Wieder einmal lässt sich mit dem bloßen Auge beobachten, was wissenschaftlich erwiesen ist: Mehr Straßen führen zu mehr Autoverkehr. Viele werden jetzt argumentieren, dass nun zügig der 17. Bauabschnitt vorangetrieben werden muss, um die Situation zu entlasten. Hier drohen aber die gleichen Probleme: eine jahrelange Dauerbaustelle, ein Milliardengrab und der erneute Anreiz für noch mehr Autoverkehr, ganz zu schweigen von der Zerstörung einer einzigartigen Kulturlandschaft. Mit dem 17. Bauabschnitt würde das Verkehrschaos nicht gelöst, sondern bestenfalls verlagert werden. Daher ist für uns weiterhin klar: Diese autozentrierte Verkehrsplanung ist ein Relikt des 20. Jahrhunderts und völlig aus der Zeit gefallen. Wir fordern endlich eine Verkehrsplanung für Menschen statt für Autos.

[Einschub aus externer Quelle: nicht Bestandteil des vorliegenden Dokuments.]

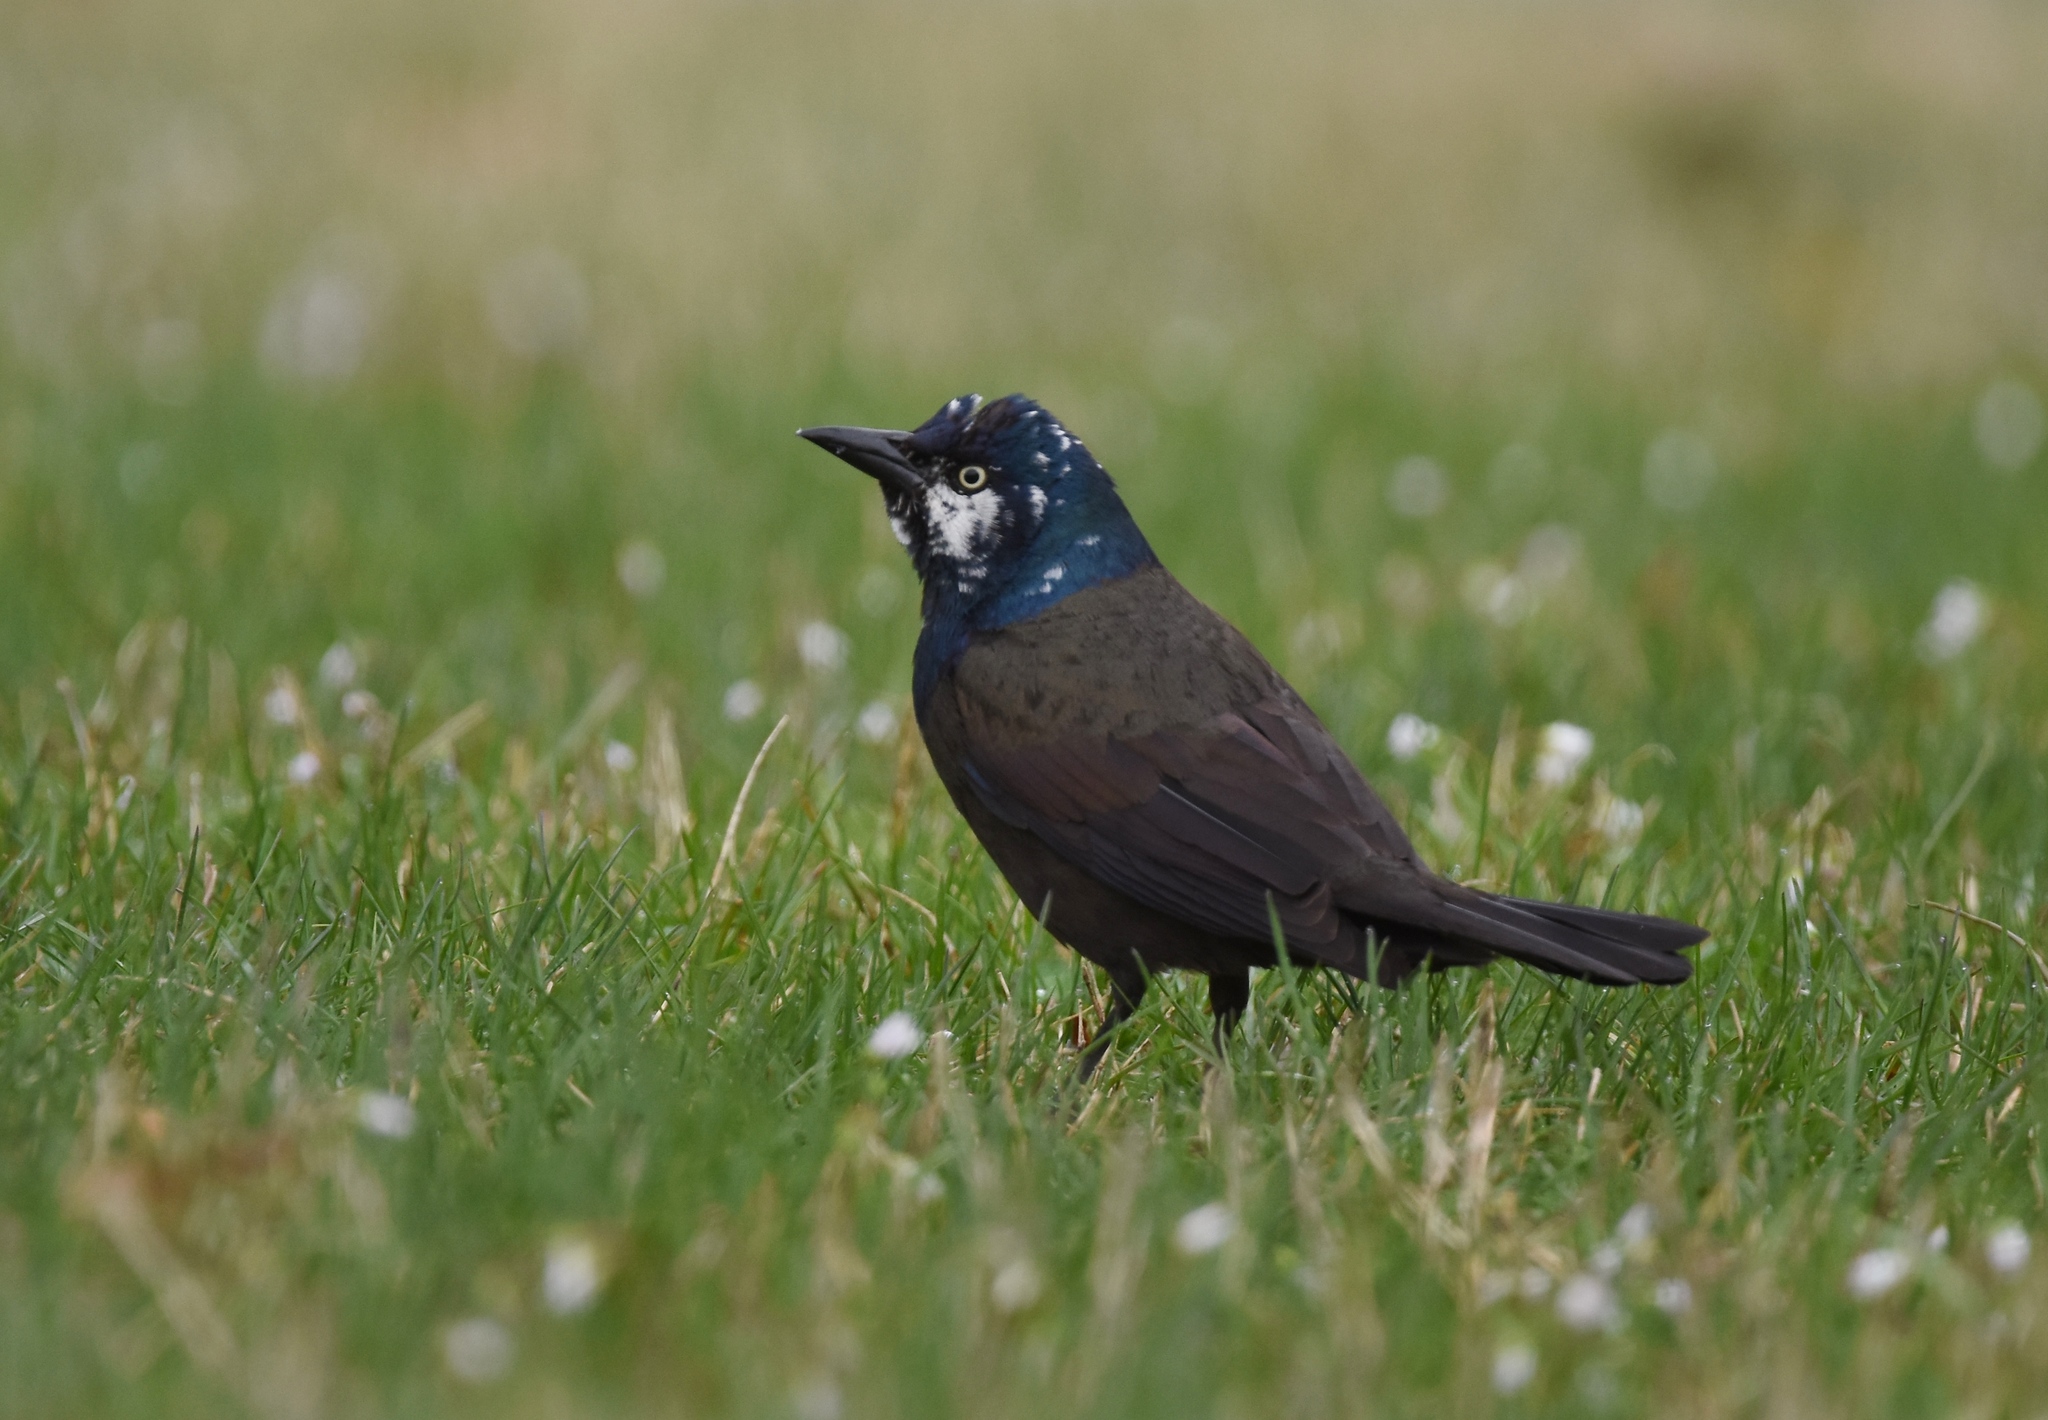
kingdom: Animalia
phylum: Chordata
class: Aves
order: Passeriformes
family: Icteridae
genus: Quiscalus
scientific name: Quiscalus quiscula
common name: Common grackle
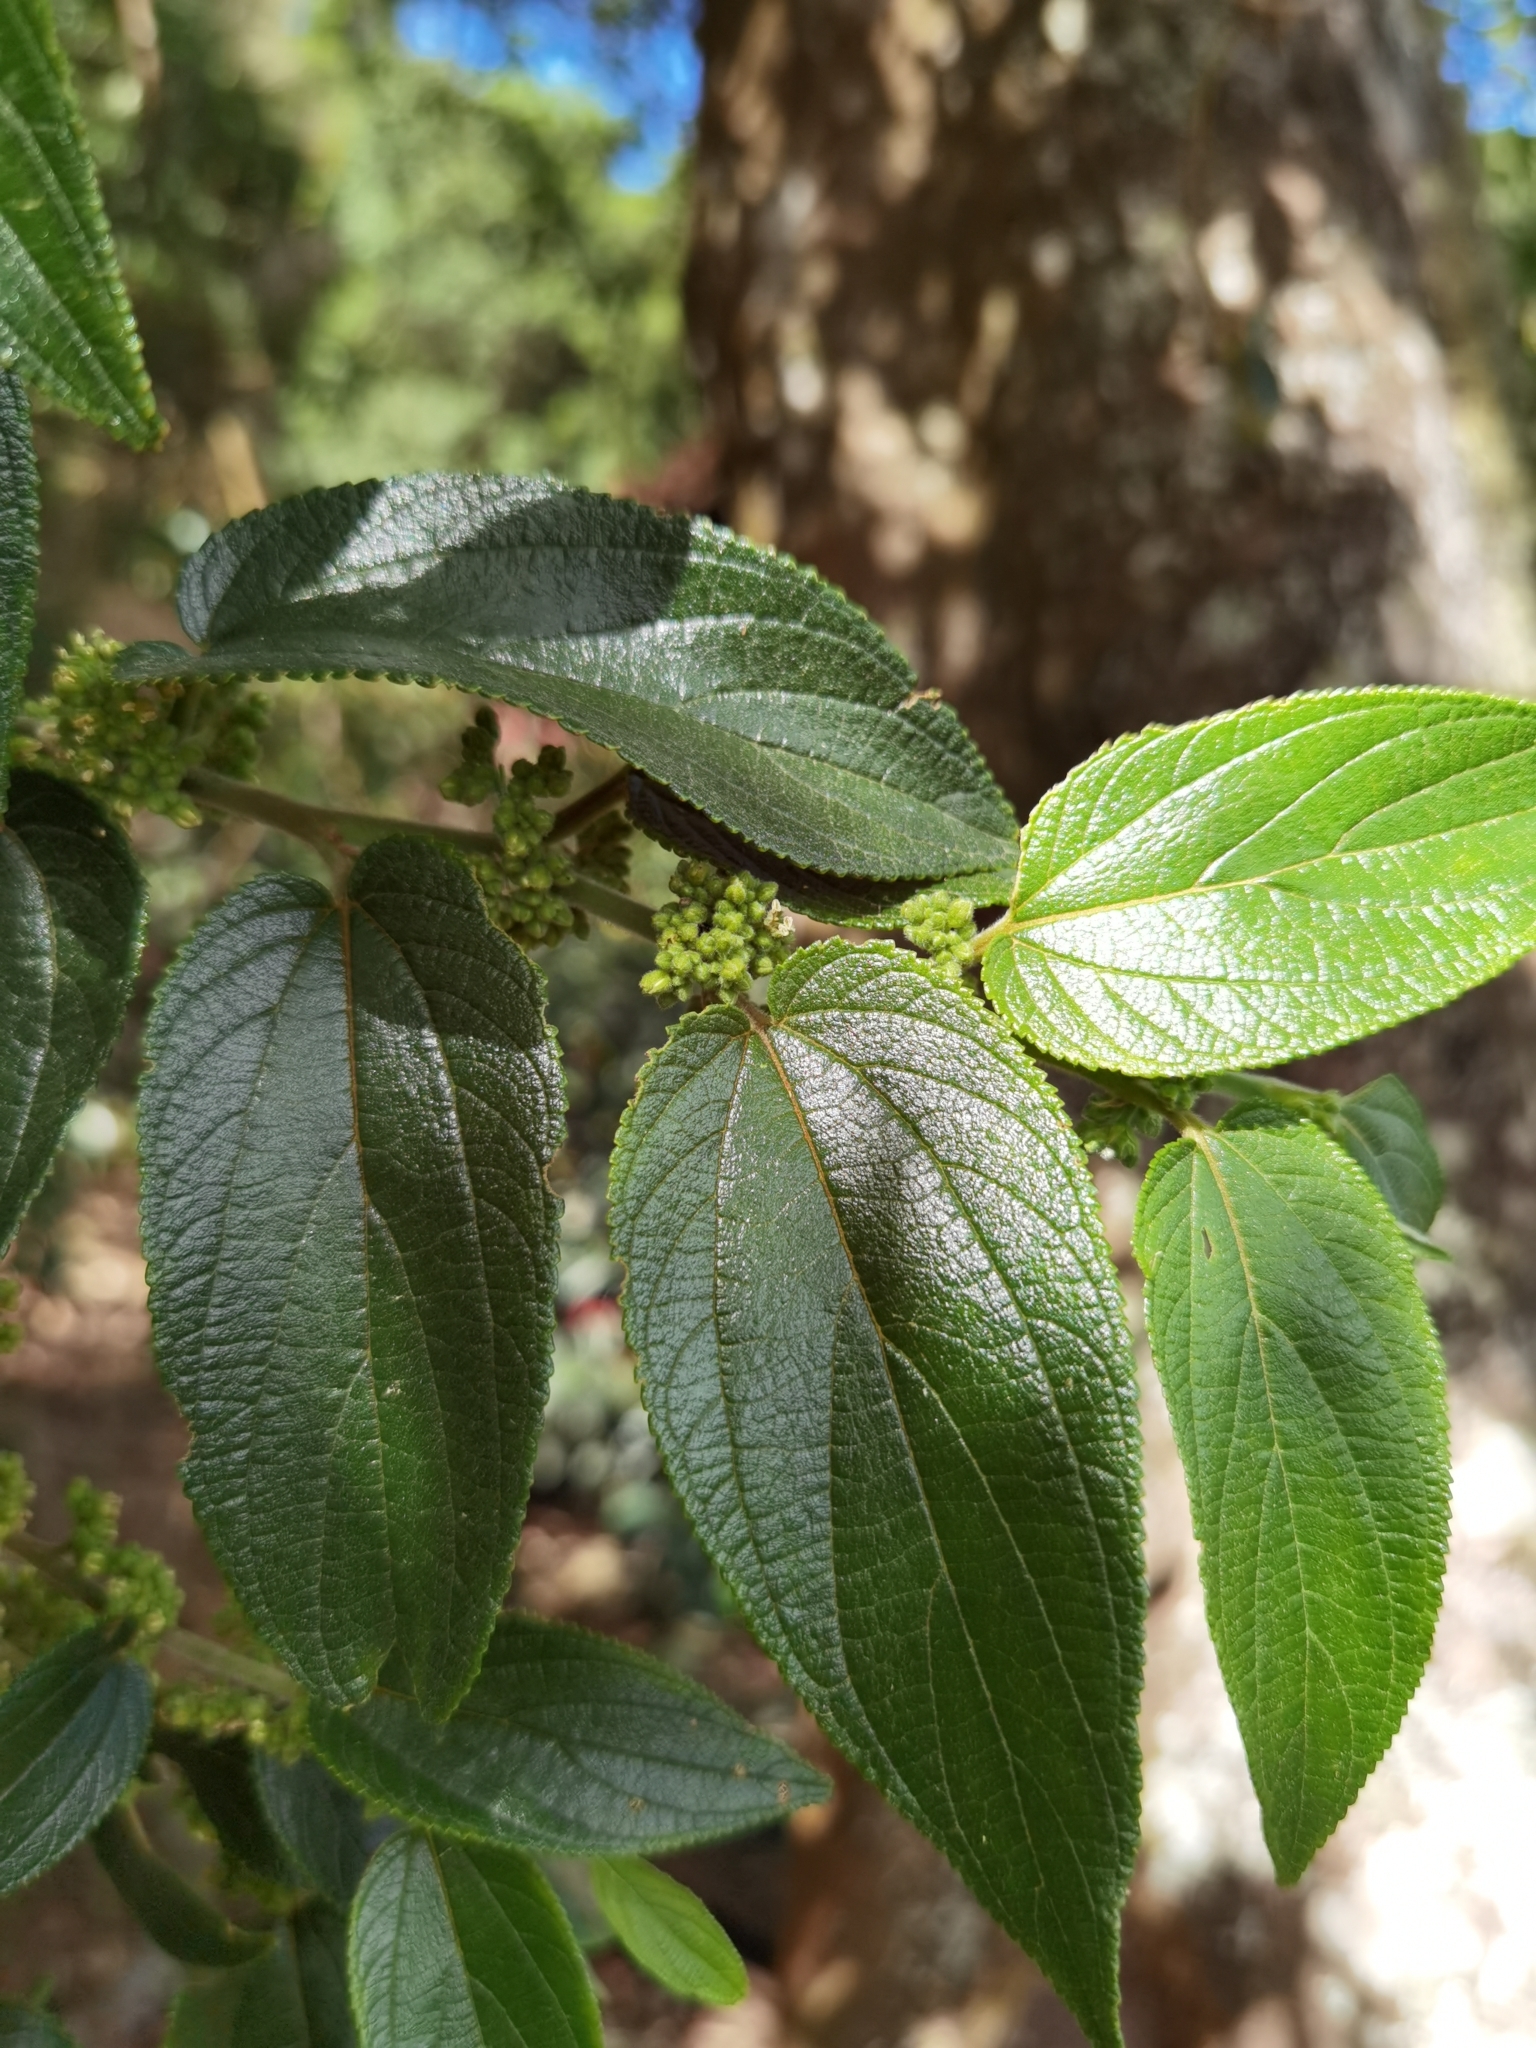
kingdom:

Daher fordern wir die sofortige Schließung des 16. Bauabschnitts der A100 und anschließend eine Planung für eine Entsiegelung und Begrünung der Flächen. Langfristig sollen die komplette A100 und alle weiteren innerstädtischen Autobahnen geschlossen und abgerissen werden.
Wir bekräftigen unsere Forderung nach einem sofortigen Ende aller Planungen für den 17. Bauabschnitt der A100.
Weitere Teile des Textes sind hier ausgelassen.